> **INSTRUCTIONS**:
1 - Print everything from "This repo is" down to "form the curve." in the excerpt on recursive coefficients.
2 - In the excerpt on recursive coefficients, what values do the boundary conditions give to the first two coefficients of the series?

> **EXCERPT TO READ**:
This repo is designed to abstract many of the ideas of solving recursive coefficients,
with a goal of allowing for the pseudo-functional programming of coefficients.
After solving for the coefficients in terms of an arbitrary constant, if one exists,
computationally efficient calculating values form the curve.

# Installation

`pip install git+https://github.com/andreshyer/recursive-math.git`

# Overview

For many ODEs with initial value boundary conditions,
they can be solved in series form recursively.
Taking a simple case.

$$y'' = By$$

With the boundary conditions $y(0) = 1$ and $y'(0) = 0$,
the following series can be assumed.

$$y = \sum_{n=0}^\infty a_n x^n$$

Where the first coefficients are defined by the boundary conditions,
$a_0 = 1$ and $a_1 = 0$.
Plugging in the series back into the equation
leads to the following recursion solution for $a_n$ terms.

$$a_{n+2} = \frac{B}{(n+1)(n+2)} a_n$$

The equation above can be solved very easily in a closed form solution.

> **MATERIAL PROVIDED**:
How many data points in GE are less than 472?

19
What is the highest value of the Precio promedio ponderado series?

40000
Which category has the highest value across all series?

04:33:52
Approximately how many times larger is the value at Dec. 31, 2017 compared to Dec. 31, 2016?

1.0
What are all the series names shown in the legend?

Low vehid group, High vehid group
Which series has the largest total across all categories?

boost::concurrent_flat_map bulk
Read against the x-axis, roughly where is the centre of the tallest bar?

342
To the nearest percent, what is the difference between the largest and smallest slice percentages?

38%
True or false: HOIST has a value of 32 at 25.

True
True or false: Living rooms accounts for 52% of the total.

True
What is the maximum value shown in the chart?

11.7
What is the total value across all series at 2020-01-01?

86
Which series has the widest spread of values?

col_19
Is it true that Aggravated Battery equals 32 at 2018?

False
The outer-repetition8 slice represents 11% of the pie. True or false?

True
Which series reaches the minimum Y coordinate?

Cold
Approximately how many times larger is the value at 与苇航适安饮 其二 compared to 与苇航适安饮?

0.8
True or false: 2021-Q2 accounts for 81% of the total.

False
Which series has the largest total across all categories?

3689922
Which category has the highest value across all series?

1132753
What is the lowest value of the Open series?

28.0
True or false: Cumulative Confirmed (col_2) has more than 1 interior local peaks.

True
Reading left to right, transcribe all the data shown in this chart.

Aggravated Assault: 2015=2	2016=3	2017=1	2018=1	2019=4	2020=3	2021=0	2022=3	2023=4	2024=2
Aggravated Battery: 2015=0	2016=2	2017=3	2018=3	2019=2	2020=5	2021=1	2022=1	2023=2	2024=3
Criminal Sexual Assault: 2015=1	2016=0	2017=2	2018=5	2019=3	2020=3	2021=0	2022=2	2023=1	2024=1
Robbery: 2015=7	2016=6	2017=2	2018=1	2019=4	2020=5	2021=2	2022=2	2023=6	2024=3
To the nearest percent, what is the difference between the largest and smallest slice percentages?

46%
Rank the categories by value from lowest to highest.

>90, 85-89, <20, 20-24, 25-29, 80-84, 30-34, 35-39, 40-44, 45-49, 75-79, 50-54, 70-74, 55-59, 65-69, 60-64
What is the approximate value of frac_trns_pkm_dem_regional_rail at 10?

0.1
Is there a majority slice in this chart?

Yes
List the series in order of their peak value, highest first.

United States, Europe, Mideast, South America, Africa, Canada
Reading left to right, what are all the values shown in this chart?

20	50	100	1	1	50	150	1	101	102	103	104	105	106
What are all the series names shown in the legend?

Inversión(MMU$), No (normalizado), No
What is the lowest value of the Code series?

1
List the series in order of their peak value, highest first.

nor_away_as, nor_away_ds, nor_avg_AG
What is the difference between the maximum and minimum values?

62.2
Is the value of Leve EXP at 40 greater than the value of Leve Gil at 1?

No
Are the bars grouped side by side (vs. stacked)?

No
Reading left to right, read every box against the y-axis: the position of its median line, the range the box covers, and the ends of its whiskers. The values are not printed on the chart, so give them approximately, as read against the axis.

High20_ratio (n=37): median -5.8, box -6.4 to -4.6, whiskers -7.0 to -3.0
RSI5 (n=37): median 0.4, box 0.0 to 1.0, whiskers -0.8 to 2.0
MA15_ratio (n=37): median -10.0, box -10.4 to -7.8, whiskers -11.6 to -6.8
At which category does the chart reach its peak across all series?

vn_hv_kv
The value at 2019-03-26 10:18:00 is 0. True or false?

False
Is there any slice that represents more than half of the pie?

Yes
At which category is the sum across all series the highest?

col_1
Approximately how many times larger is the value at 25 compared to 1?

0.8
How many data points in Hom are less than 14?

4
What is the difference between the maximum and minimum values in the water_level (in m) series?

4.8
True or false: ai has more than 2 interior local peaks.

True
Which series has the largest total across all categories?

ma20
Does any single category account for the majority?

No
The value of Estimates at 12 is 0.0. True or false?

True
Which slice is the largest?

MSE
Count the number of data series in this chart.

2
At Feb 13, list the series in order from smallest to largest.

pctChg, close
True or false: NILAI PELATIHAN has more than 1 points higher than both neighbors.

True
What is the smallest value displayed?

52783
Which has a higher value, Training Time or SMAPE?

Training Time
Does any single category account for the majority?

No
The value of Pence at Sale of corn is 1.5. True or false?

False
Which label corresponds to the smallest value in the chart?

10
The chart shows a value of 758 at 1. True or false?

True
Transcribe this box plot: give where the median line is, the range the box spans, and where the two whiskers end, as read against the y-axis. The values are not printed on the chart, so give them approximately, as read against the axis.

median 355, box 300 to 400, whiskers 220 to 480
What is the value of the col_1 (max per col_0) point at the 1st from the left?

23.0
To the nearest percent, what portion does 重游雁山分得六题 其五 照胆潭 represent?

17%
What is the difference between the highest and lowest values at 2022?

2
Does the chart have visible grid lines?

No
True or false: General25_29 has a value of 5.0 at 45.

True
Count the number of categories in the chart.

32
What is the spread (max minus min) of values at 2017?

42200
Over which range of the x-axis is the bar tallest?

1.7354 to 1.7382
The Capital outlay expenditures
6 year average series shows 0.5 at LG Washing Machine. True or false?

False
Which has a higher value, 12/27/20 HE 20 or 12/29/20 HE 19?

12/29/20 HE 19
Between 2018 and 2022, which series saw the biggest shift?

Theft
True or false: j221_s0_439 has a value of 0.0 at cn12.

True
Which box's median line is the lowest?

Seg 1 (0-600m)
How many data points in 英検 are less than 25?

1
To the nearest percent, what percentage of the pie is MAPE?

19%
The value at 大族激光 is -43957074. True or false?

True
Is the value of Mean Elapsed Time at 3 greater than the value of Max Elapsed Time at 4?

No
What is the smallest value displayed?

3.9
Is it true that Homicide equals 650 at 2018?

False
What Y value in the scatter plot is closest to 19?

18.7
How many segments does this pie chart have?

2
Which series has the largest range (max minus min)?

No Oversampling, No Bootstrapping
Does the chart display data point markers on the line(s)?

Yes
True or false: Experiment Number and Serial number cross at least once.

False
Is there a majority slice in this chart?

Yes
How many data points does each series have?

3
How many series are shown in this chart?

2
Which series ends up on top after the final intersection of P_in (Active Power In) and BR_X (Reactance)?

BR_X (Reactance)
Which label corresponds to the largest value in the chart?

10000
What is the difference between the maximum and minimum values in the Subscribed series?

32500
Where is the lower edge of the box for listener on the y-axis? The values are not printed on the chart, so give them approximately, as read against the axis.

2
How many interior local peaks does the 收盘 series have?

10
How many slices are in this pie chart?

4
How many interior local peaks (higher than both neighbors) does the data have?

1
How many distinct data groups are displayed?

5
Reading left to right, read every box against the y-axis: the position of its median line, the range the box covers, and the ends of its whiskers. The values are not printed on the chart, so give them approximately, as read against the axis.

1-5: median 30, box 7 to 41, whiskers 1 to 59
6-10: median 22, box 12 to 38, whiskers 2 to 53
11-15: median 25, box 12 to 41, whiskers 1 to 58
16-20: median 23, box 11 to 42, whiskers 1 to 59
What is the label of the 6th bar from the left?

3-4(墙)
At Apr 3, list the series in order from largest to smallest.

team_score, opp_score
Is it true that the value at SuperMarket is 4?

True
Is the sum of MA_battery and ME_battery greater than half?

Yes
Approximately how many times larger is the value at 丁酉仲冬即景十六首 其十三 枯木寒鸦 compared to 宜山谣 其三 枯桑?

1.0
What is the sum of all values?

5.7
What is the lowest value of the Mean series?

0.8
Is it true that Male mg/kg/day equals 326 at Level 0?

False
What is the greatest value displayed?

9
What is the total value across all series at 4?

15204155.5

> **RESPONSES FOR EACH TASK**:
1 -
This repo is designed to abstract many of the ideas of solving recursive coefficients,
with a goal of allowing for the pseudo-functional programming of coefficients.
After solving for the coefficients in terms of an arbitrary constant, if one exists,
computationally efficient calculating values form the curve.

2 - $a_0 = 1$ and $a_1 = 0$